I need this in my life!


----------



## Kalashnikov (28/7/16)

Really nice. 4 devices in 1. But still no1 has made a tank that can hold 2 different flavours at once. Its gotta be possible


----------



## skola (28/7/16)

Kalashnikov said:


> Really nice. 4 devices in 1. But still no1 has made a tank that can hold 2 different flavours at once. Its gotta be possible


http://www.lohasvapes.com/index.php/product/index/id/43.html


----------



## Kalashnikov (28/7/16)

skola said:


> http://www.lohasvapes.com/index.php/product/index/id/43.html


Lol Well clearly i was wrong haha. Although its quite hideous. They should split it down the middle not stack another tank on top. But hay thanks for showing me that


----------



## zadiac (28/7/16)

I'm going to buy this just for the squonking part

Reactions: Agree 1


----------



## boxerulez (11/9/16)

So this is definately long overdue:


A few weeks ago my Quad Flex Survival kit arrived. Thanks to @HeavenGifts sending it almost over2night to SA.

I have been playing around with it daily ever since and I can give you the following review(ish) of this atomizer.

Out the box being an RDTA lover of course I first set it up in RDTA mode. Love the airflow and it suits my build style pretty well. Basically like a plain coil... 24gauge 7wraps on a 2.5mm id.

Chucks nice clouds for a basic small RDTA but thanks to the narrow atomizer diameter its empty every 5 minutes when chain vaping. Another con is refilling this thing. The filling holes is only compatible with very tiny tipped dropper or even needle bottles.









Then I recieved a Goldpillar3 in a trade thanks to @anton and the RDA bug bit.

Have been running the top section as an RDA since then as the Goldpillar3 is too restrictive in Airflow for me. Same build deck as RDTA kind of tiny but ok for my coils so all good here.






So tonight as lazy as I am I wanted a new flavour in my tank and I refuse to double down on wick so I had a thought...

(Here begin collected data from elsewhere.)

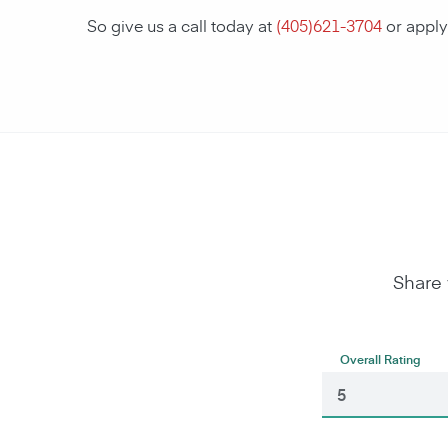
So give us a call today at
(
405)621-3704
or apply
Share 
Overall Rating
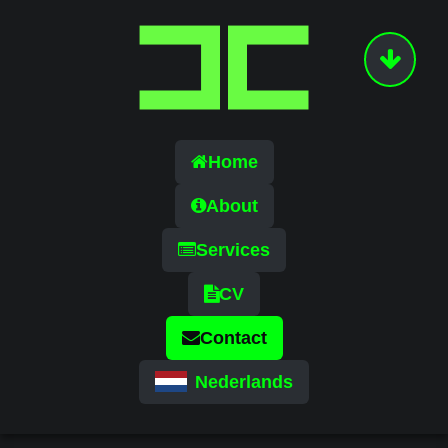
Home
About
Services
CV
Contact
Nederlands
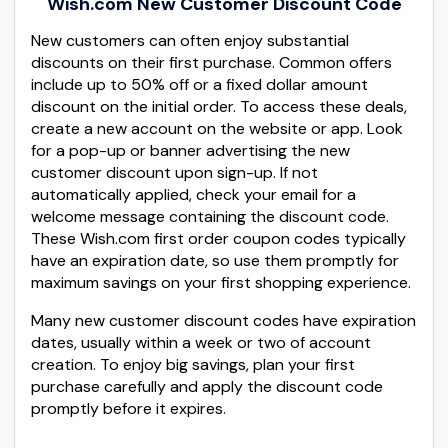
Wish.com New Customer Discount Code
New customers can often enjoy substantial
discounts on their first purchase. Common offers
include up to 50% off or a fixed dollar amount
discount on the initial order. To access these deals,
create a new account on the website or app. Look
for a pop-up or banner advertising the new
customer discount upon sign-up. If not
automatically applied, check your email for a
welcome message containing the discount code.
These Wish.com first order coupon codes typically
have an expiration date, so use them promptly for
maximum savings on your first shopping experience.
Many new customer discount codes have expiration
dates, usually within a week or two of account
creation. To enjoy big savings, plan your first
purchase carefully and apply the discount code
promptly before it expires.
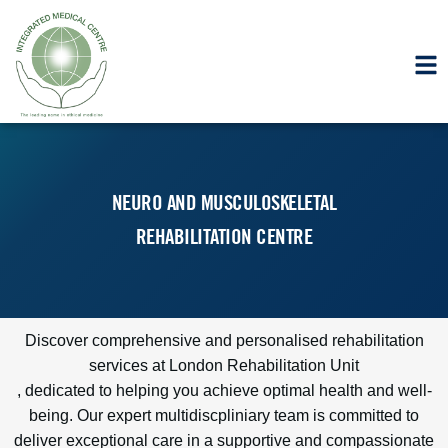
NEURO AND MUSCULOSKELETAL
REHABILITATION CENTRE
Discover comprehensive and personalised rehabilitation
services at
London Rehabilitation Unit
, dedicated to helping you achieve optimal health and well-
being. Our expert multidiscpliniary team is committed to
deliver exceptional care in a supportive and compassionate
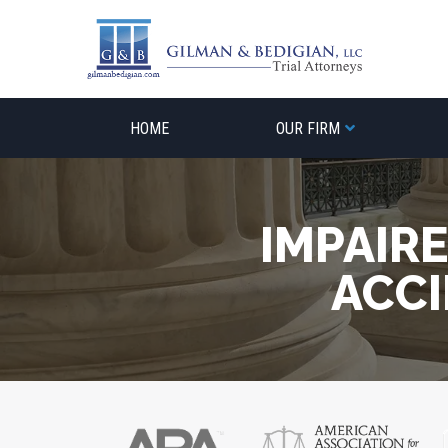
Skip
to
content
HOME
OUR FIRM
IMPAIR
ACCI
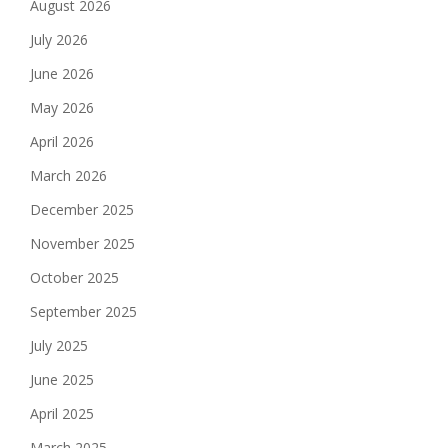
August 2026
July 2026
June 2026
May 2026
April 2026
March 2026
December 2025
November 2025
October 2025
September 2025
July 2025
June 2025
April 2025
March 2025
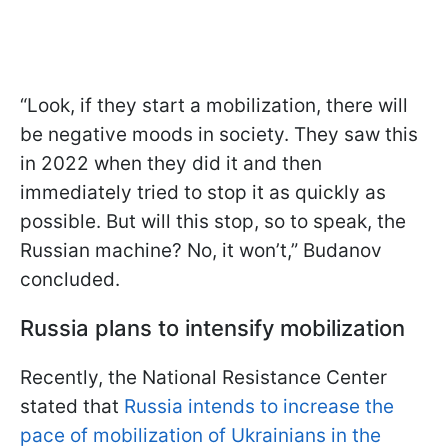
“Look, if they start a mobilization, there will
be negative moods in society. They saw this
in 2022 when they did it and then
immediately tried to stop it as quickly as
possible. But will this stop, so to speak, the
Russian machine? No, it won’t,” Budanov
concluded.
Russia plans to intensify mobilization
Recently, the National Resistance Center
stated that
Russia intends to increase the
pace of mobilization of Ukrainians in the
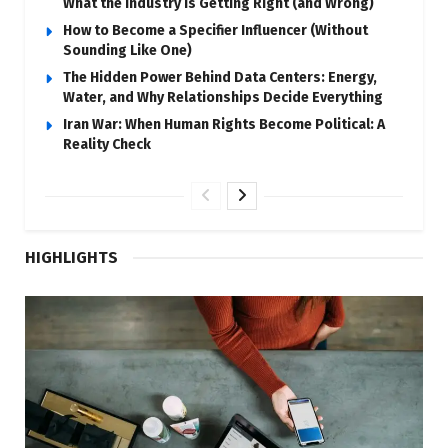
What the Industry Is Getting Right (and Wrong)
How to Become a Specifier Influencer (Without
Sounding Like One)
The Hidden Power Behind Data Centers: Energy,
Water, and Why Relationships Decide Everything
Iran War: When Human Rights Become Political: A
Reality Check
HIGHLIGHTS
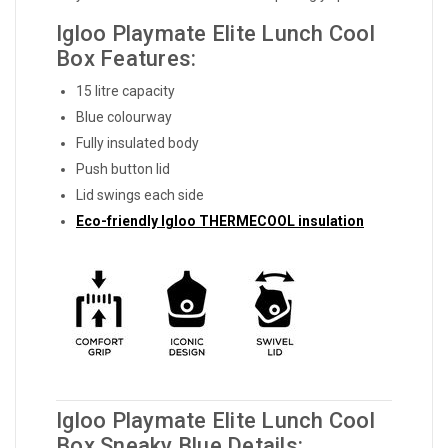
Igloo Playmate Elite Lunch Cool
Box Features:
15 litre capacity
Blue colourway
Fully insulated body
Push button lid
Lid swings each side
Eco-friendly Igloo THERMECOOL insulation
Igloo Playmate Elite Lunch Cool
Box Sneaky Blue Details:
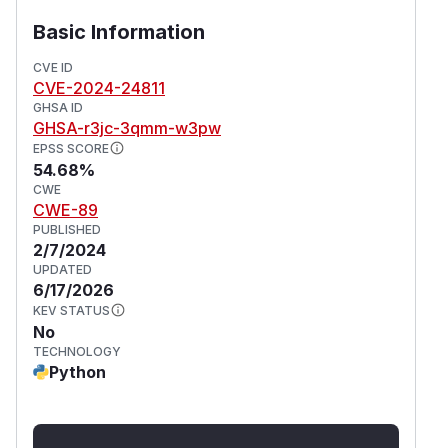
Basic Information
CVE ID
CVE-2024-24811
GHSA ID
GHSA-r3jc-3qmm-w3pw
EPSS SCORE
54.68%
CWE
CWE-89
PUBLISHED
2/7/2024
UPDATED
6/17/2026
KEV STATUS
No
TECHNOLOGY
Python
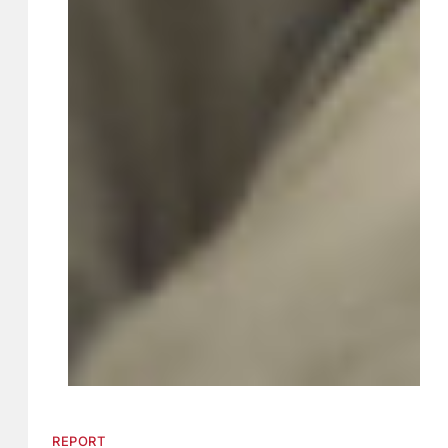
REPORT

I have a whole box of spares in the survival kit... can I not setup another way?

I present...






I cannot contain myself. Its taking me back to my Twisp Clearo days. A draw similar to a cigarette along with a nice cool vape thanks to @YeOldeOke ADV Forrest Berry Yoghurt Panacotta 

On top of all that I have an additional tank to ADV offering just enough throat hit and vapour to keep me happy all day long at work. The XL is taking a backseat as of now.

Thats about it guys...

Thanks for reading my first proper thoughts laid out regarding hardware. Hopefully there will be more to come!

Sent from my SM-A500F using Tapatalk

Reactions: Like 1


----------



## anton (11/9/16)

lol nice one


----------